**Page extract:**
☆ ☆ ☆ ☆ ☆

Wales’ World Cup destiny will be decided by a play-off final against Ukraine in Cardiff.
Sunday’s winners will claim Europe’s last place for the finals in Qatar later this year.
Here, the PA news agency looks at the main talking points surrounding the Cardiff City Stadium shoot-out.
64 years of hurt
Wales’ only previous appearance at a World Cup came in 1958. Qualification was achieved through a play-off when Wales beat Israel 4-0 over two legs, and Dragons’ fans will hope that is an omen. There is another strong similarity between the 1958 and 2022 as the two managers, Jimmy Murphy and Robert Page, were both born and bred in the Rhondda Valley. Wales would go on to reach the quarter-finals in Sweden 64 years ago, losing 1-0 to Brazil and a goal scored by a 17-year-old Pele. There have been several qualification near-misses since with Wales tripped up by late hurdles.
Can Ukraine find Hampden energy?

☆ ☆ ☆ ☆ ☆

**Data provided:**
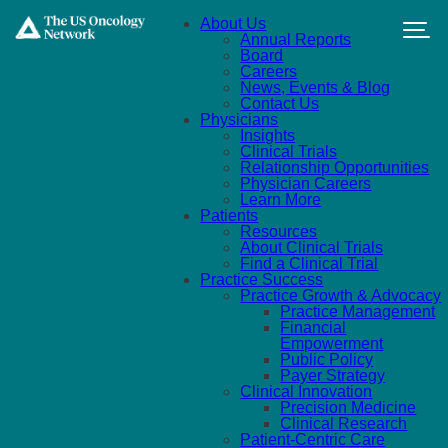
Skip to main content
About Us
Annual Reports
Board
Careers
News, Events & Blog
Contact Us
Physicians
Insights
Clinical Trials
Relationship Opportunities
Physician Careers
Learn More
Patients
Resources
About Clinical Trials
Find a Clinical Trial
Practice Success
Practice Growth & Advocacy
Practice Management
Financial
Empowerment
Public Policy
Payer Strategy
Clinical Innovation
Precision Medicine
Clinical Research
Patient-Centric Care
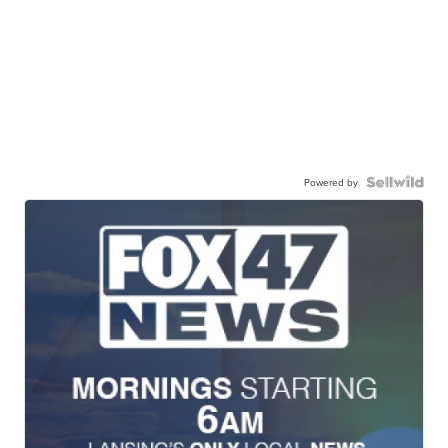
Powered by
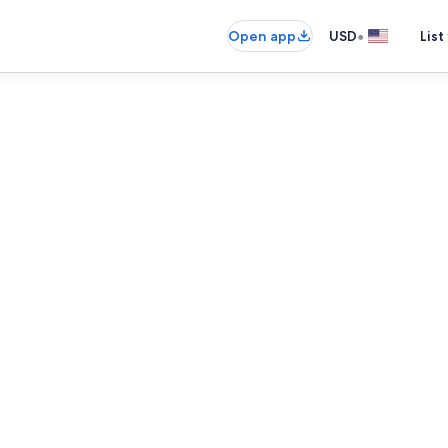
•
Open app
USD
List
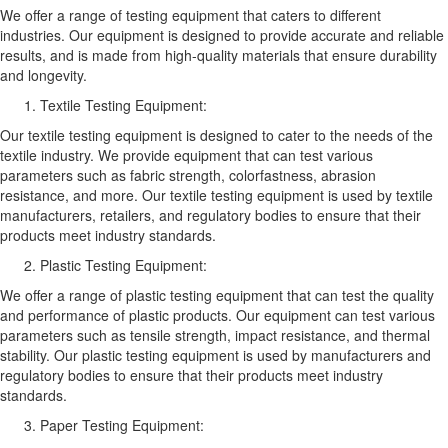
We offer a range of testing equipment that caters to different
industries. Our equipment is designed to provide accurate and reliable
results, and is made from high-quality materials that ensure durability
and longevity.
Textile Testing Equipment:
Our textile testing equipment is designed to cater to the needs of the
textile industry. We provide equipment that can test various
parameters such as fabric strength, colorfastness, abrasion
resistance, and more. Our textile testing equipment is used by textile
manufacturers, retailers, and regulatory bodies to ensure that their
products meet industry standards.
Plastic Testing Equipment:
We offer a range of plastic testing equipment that can test the quality
and performance of plastic products. Our equipment can test various
parameters such as tensile strength, impact resistance, and thermal
stability. Our plastic testing equipment is used by manufacturers and
regulatory bodies to ensure that their products meet industry
standards.
Paper Testing Equipment:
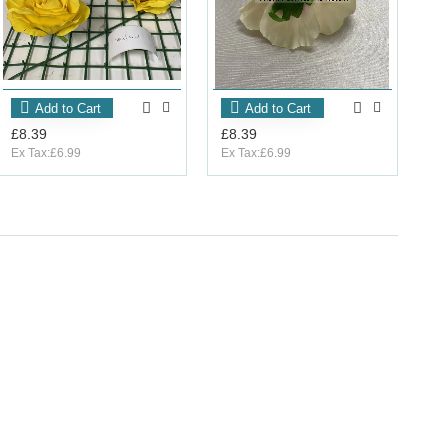
Add to Cart
Add to Cart
£8.39
£8.39
Ex Tax:£6.99
Ex Tax:£6.99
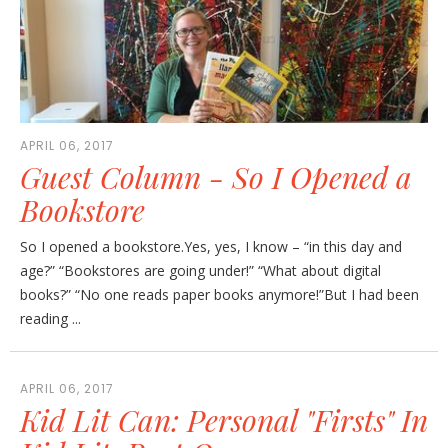
APRIL 06, 2017
Guest Column - So I Opened a
Bookstore
So I opened a bookstore.Yes, yes, I know – “in this day and
age?” “Bookstores are going under!” “What about digital
books?” “No one reads paper books anymore!”But I had been
reading ...
APRIL 06, 2017
Kid Lit Can: Personal "Firsts" In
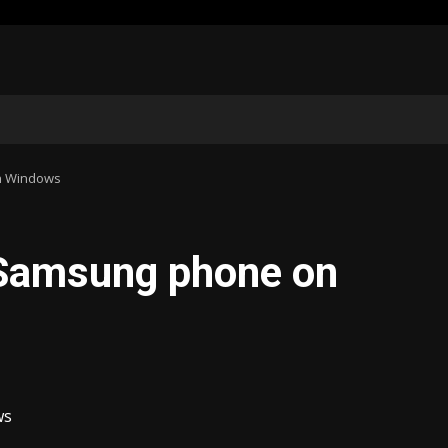
n Windows
 Samsung phone on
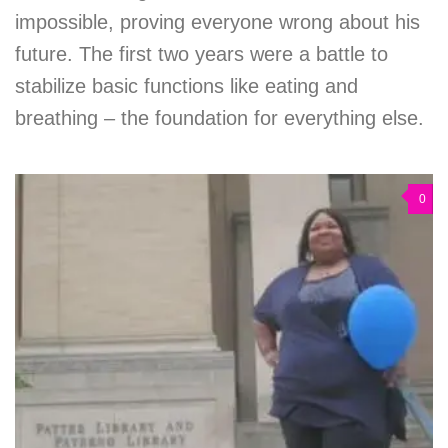
impossible, proving everyone wrong about his
future. The first two years were a battle to
stabilize basic functions like eating and
breathing – the foundation for everything else.
0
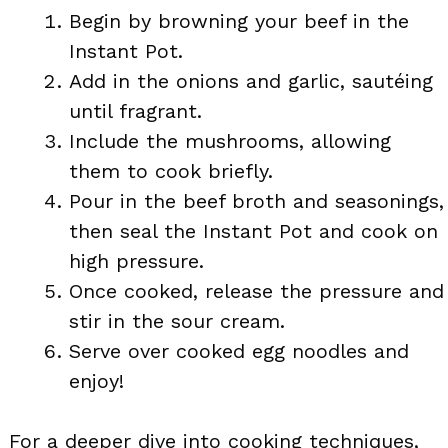
Begin by browning your beef in the
Instant Pot.
Add in the onions and garlic, sautéing
until fragrant.
Include the mushrooms, allowing
them to cook briefly.
Pour in the beef broth and seasonings,
then seal the Instant Pot and cook on
high pressure.
Once cooked, release the pressure and
stir in the sour cream.
Serve over cooked egg noodles and
enjoy!
For a deeper dive into cooking techniques,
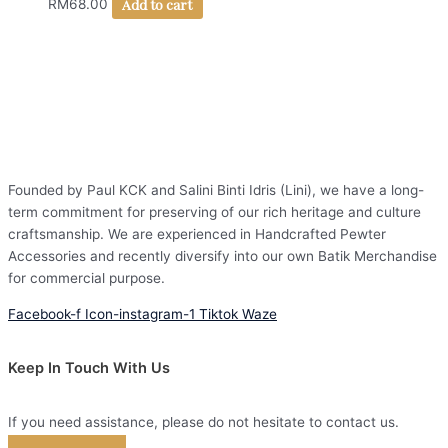
Add to cart
RM
68.00
Founded by Paul KCK and Salini Binti Idris (Lini), we have a long-
term commitment for preserving of our rich heritage and culture
craftsmanship. We are experienced in Handcrafted Pewter
Accessories and recently diversify into our own Batik Merchandise
for commercial purpose.
Facebook-f
Icon-instagram-1
Tiktok
Waze
Keep In Touch With Us
If you need assistance, please do not hesitate to contact us.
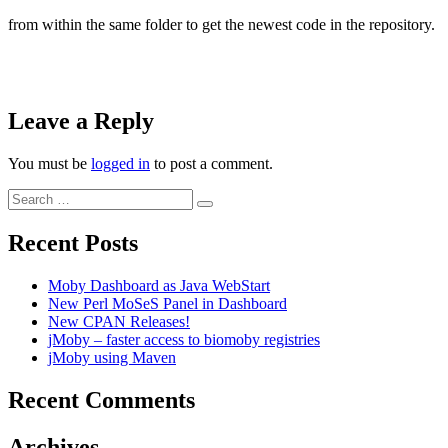
from within the same folder to get the newest code in the repository.
Leave a Reply
You must be
logged in
to post a comment.
Search
Search
for:
Recent Posts
Moby Dashboard as Java WebStart
New Perl MoSeS Panel in Dashboard
New CPAN Releases!
jMoby – faster access to biomoby registries
jMoby using Maven
Recent Comments
Archives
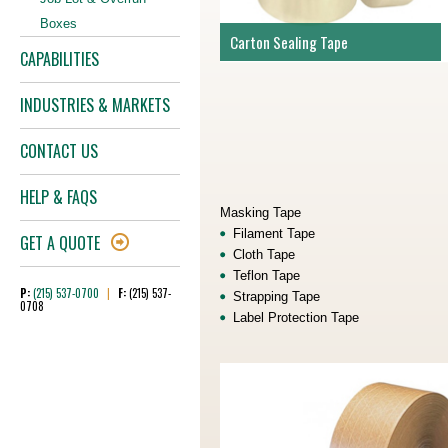
Boxes
Carton Sealing Tape
CAPABILITIES
INDUSTRIES & MARKETS
CONTACT US
HELP & FAQS
Masking Tape
Filament Tape
GET A QUOTE
Cloth Tape
Teflon Tape
P:
(215) 537-0700
|
F:
(215) 537-
Strapping Tape
0708
Label Protection Tape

☆ ☆ ☆ ☆ ☆

**Your assignment:** Please resume the Wales–Ukraine play-off preview right after its final line. The data plays no part in this.

**Result below:**
Ukraine emerged from a six-month international break on Wednesday to end Scotland’s World Cup dream. It was their first competitive match since the country was invaded by Russia three months ago, and energy and enthusiasm coursed through the veins of their players. The Ukrainians will feel the same groundswell of global support as they attempt to give their embattled nation a lift by trying to qualify for Qatar. Ukraine were full value for their 3-1 win, but can they summon up the same reserves of strength just four days on from that emotional Hampden roller-coaster?
Bale out to cap extraordinary week
It has been a memorable week for Gareth Bale. The Wales captain became the first British player to win the Champions League on five occasions when Real Madrid beat Liverpool in Paris last Saturday. Four days later he penned a farewell letter to Real as his nine-year stay in Spain came to an end. He was then awarded an MBE in the Queen’s Birthday Honours for his services to football and charity. The one glaring omission on Bale’s extraordinary CV is playing at a World Cup – and it is a case of now or never for Wales’ record goalscorer and talismanic leader.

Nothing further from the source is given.